The 2016 DVCon Europe was held in Munich, Germany, at the Holiday Inns City Center Hotel on October 19-20. This was the third year of the conference and it has a decidedly local focus. In its short life, DVCon Europe has become the leading European event for electronic industry participants, mainly chip and system design verification engineers and managers, to gather and share information on innovative design and verification techniques.\

In his opening remarks, Matthias Bauer from Infineon Technologies and Program Chair of the Event, expressed his satisfaction for the record attendance, said to be 20% higher than the previous year.

The two-day program included two keynotes, 16 tutorials, 43 technical papers in 13 sessions, two panels and a presentation at the gala dinner. For this year’s event, the decision was made to eliminate the technical posters. As is its custom, an exhibition hall was setup to give 24 exhibitors the opportunity to display and demo their wares.

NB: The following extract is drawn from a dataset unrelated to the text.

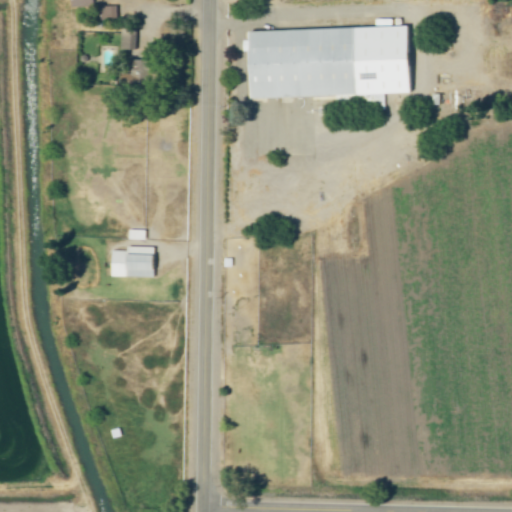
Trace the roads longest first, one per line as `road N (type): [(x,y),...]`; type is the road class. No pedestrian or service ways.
road 1 (residential): [(211,511),(219,0)]
road 2 (residential): [(212,509),(342,511)]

UVM, a design verification methodology known as the Universal Verification Methodology, and automotive, as the new frontier for EDA, were the main topics of the conference reflected in the number of tutorials, papers, panels, and one keynote. The breakdown of tutorials and papers are listed hereafter:

  • UVM: Five Tutorials and four Papers
  • Automotive (Safety, ISO 26262): Three Tutorials and four Papers
  • Design Verification and Flows: Three Tutorials and four Papers
  • Formal: Two Tutorials and one Paper
  • Modeling/Languages: One Tutorial and five Papers
  • Low Power Design: One Tutorial and one Paper
  • Portable Stimulus: One Tutorial
  • Mixed-Signal Verification: Three Papers

I attended a few sessions. In particular, I found the “How Portable Stimulus Addresses Key Verification, Test Reuse, and Portability Challenges” rather informative and well delivered by Larry Melling from Cadence; Staffan Berg of Mentor; Breker’s David Johnson; Adiel Khan at Synopsys; and Karthick Gururaj of Vaynavya Labs.

I also enjoyed the “Designing Safe Cars –– How to Ensure Your Semiconductor Design Meet ISO-26262 Fault-Safety Requirements” by Amir Rahat, VP R&D at Optima Design Automation.

The first keynote was delivered by Hobson Bullman, General Manager of the Technology Services Group at ARM, who is passionate about tools that improve engineering efficiency as an integral part of a solution offering. Hobson described the mission and organization of the newly created Technology Services Group (TSG) to support the computing and tooling requirements to support the billions of new ARM devices built every year. He described trends and practices that maximize development effectiveness across large engineering teams.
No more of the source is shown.